» Exercise directions
Could you copy the records below exactly, leaving out any pictures they include?

» Material to process
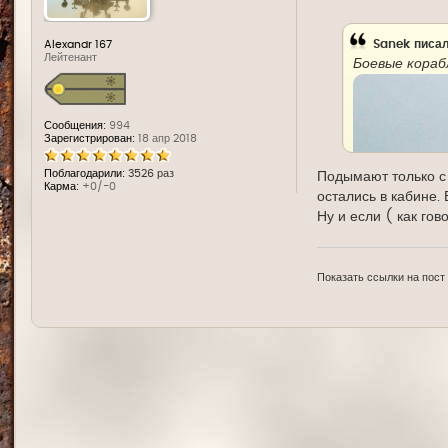
д
е
Sanek
писал
Alexandr 167
Лейтенант
Боевые кора
Сообщения:
994
Зарегистрирован:
18 апр 2018
Поблагодарили:
3526 раз
Подымают только с 
Карма:
+0/-0
остались в кабине. 
Ну и если ( как гов
Показать ссылки на пост
Минобороны з
Российский В
побережья Си
необходимые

» The answer
д
е
Sanek
писал
Alexandr 167
Лейтенант
Боевые кора
Сообщения:
994
Зарегистрирован:
18 апр 2018
Поблагодарили:
3526 раз
Подымают только с 
Карма:
+0/-0
остались в кабине. 
Ну и если ( как гов
Показать ссылки на пост
Минобороны з
Российский В
побережья Си
необходимые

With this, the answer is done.